| Ryan ( @ 2006-12-11 11:37:00 |
| Entry tags: | howto, photography |
How to buy a digital camera #1: About $100 or less
If you're widely known as a photography nut, you probably get a lot of people asking you about whether this camera they want to buy is good or not. The market has become glutted, particularly in the point-and-shoot category, and while it makes our choices better (and cheaper) as consumers, the array of options is bewildering. I haven't tried most of the point-and-shoots on the market -- pretty much no one has, even excellent camera testers like Phil Askey at DPReview.com. There's just too many, and they often differ in the slightest of ways.
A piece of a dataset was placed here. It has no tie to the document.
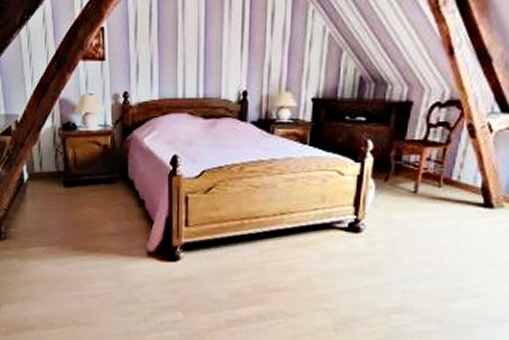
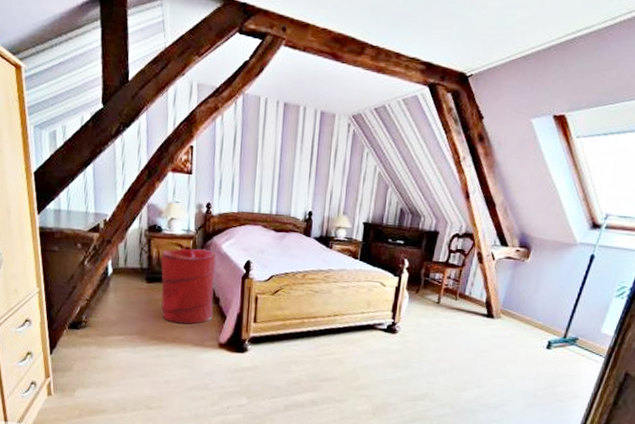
laundry hamper: none [78,145,139,232] -> present [161,248,216,324]

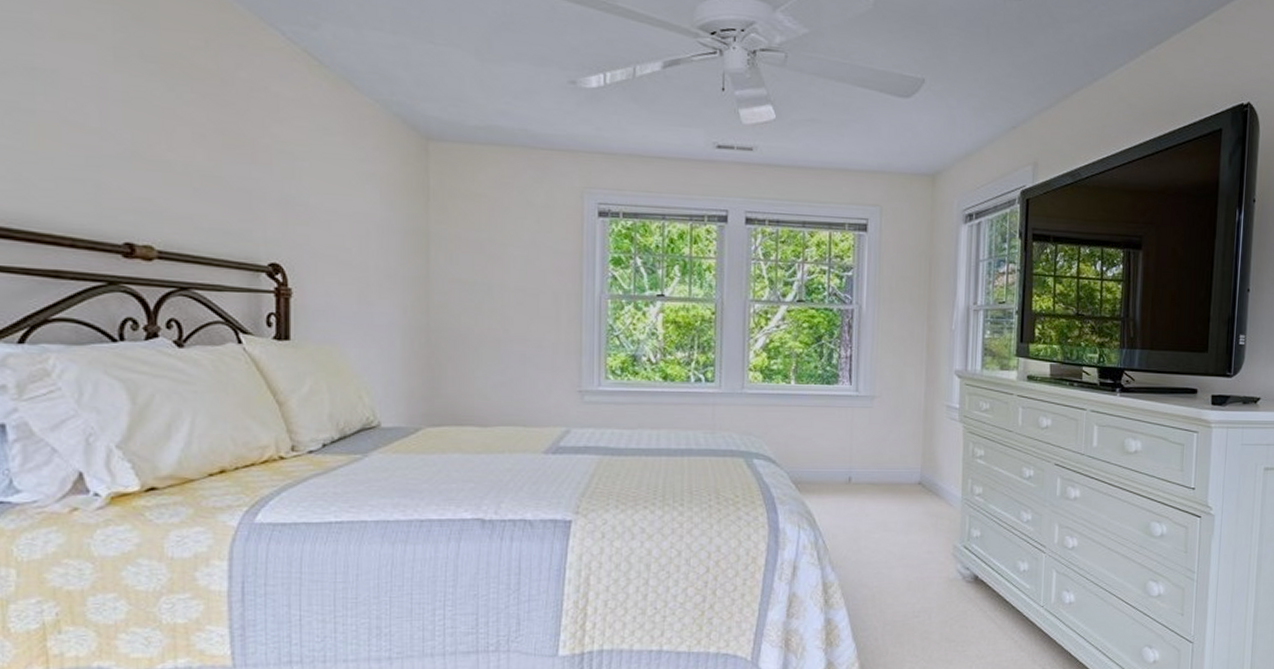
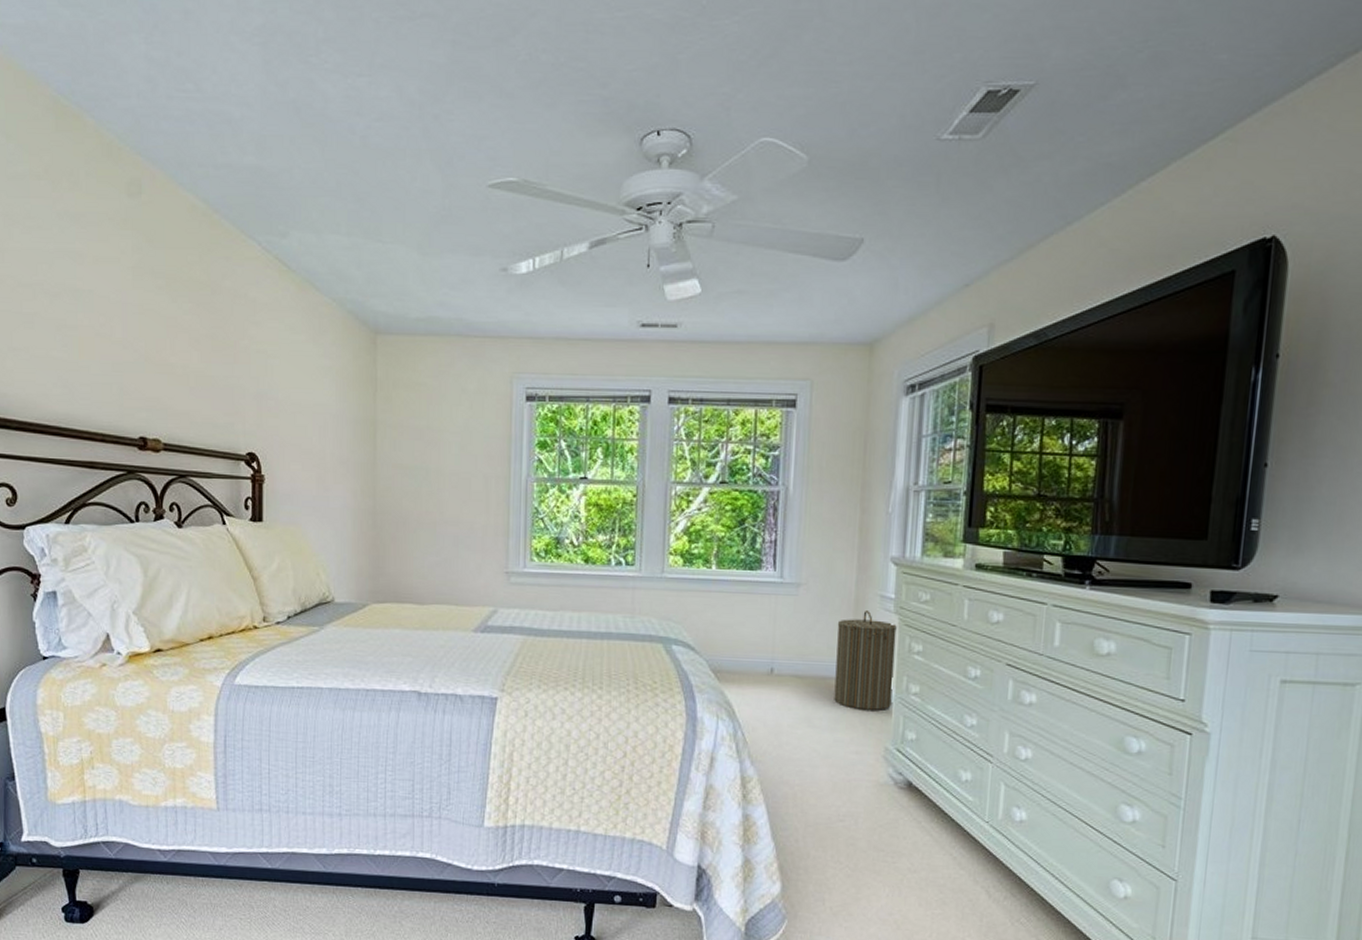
laundry hamper: none [907,420,962,512] -> present [834,611,897,710]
So I could easily give a "top 10 list of best cameras" or the like, but these would have a healthy dose of artifice. What I can tell you is what some of the arcane terms of digital photography mean, and what you should be looking for in each price category, as well as a few cameras that have impressed me along the way. Every day this week I will tackle a new category, from the humble values to the biggest and most expensive.
The Cheapies
The good news is that there are more good options in the cheap seats than ever, as hyper-competition have made point-and-shoots hit rock-bottom prices. If you shoot even a few hundred pictures a year, any of these cameras will be effectively cheaper than a free film camera. The bad news is that if you make a poor choice in this category, you're likely to end up with a camera that will be an endless source of frustration. The bad ones are really bad.
Do I really need a stand-alone camera?
If you're buying for yourself, this is a pretty important question. The best cameras in this category will take perfectly adequate pictures in good conditions, but will face a lot of constraints in poor lighting, photographing fast action, and so on. This year, some cameraphones are entering the same performance range -- not ALL cameraphones, most are still garbage, but a few new ones take nice, sharp shots in good lighting, have passable flashes, and even optical zoom. With these, the "carry it anywhere" advantage of a point-and-shoot is taken to its logical extreme. Of course, these phones tend to be clunkier than their camera-as-an-afterthought counterparts, so if you still want a separate digital camera …
Does it have optical zoom?
One of the surest signs that a manufacturer is trying to push a junk camera on you are the words "digital zoom." Zooming means actually changing your optics to increase magnification, so digital zooming isn't zooming at all -- it's cropping and enlarging, the same way you could do in an image-editing program after the fact. A "5x digital zoom" is taking 1/25th of your camera frame and blowing it up to fill it, which is why it looks like digital vomit.
If a camera has just digital zoom, it has no zoom at all. This is the most common misconception I've seen in this market segment, and for good reason -- the less reputable manufacturers are deliberately trying to cheat you. You can have a good camera with no zoom -- Ricoh makes one in a higher-end market -- but it's not marketing as though it had one. In this market, a 3x zoom is a good sign.
It's the little things
Very few of the cameras in this market are going to have spectacular image sensors, and will get pretty noisy in low light. A few might have passable images at ISO 400, but the variance here isn't going to be huge. What can be huge are the little things that contribute to how usable a camera is.
Battery life is tremendously important -- some of these models, particularly the older ones -- can barely keep a charge. You can't take a photo if your camera won't turn on. Read reviews of the product on forums like Amazon or epinions.com for a good user take on this (I wouldn't buy something in this market I couldn't find user reviews on)
Is the menu confusing? Are the buttons on it usable? Can you change settings on it easily or (in this market) at all? Does it have a manual exposure mode or do you have to rely on the camera's (sometimes stupid) meter? These are things you can best test at a camera store that will let you hold and test out the camera yourself -- what is confusing to one person is perfect for the other, so a personal test is important.
Is the flash good? Can it light a room? Does it meter with the flash well, or do people in its path end up looking like ghosts? This can be tested either in person or from online reviews or, better yet, both.
What are some good cameras in this market?
At the upper end of price and performance are Canon Powershot models like the A530. These are a bit above $100, so not truly dirt-cheap, but they tend to have good color and battery life. While Canon, despite the marketing, isn't at the top of every market, unlike almost every other maker their cameras are pretty good in every price segment. Buy newer models, though -- a lot of their older models have awful battery life, as tempting as eBay is.
Lower still, models like the Fuji A400 produce pretty good pictures while being truly dirt cheap, although you will really start to see the sacrifices -- slow response time, poor LCDs, etc. Casio and Sony also produce some decent models in this segment. Probably the kings of the cheapies, though, are the Kodak EasyShares -- while the cameras themselves aren't spectacular, they make it very easy to go from the camera to finished product, whether it's a print or organized on the computer for e-mail and Web use. Considering most people buying in this market aren't going to spend much time using expensive software to tweak their photos, simplicity is a big bonus.
So, are there any cheap models you've known and loved?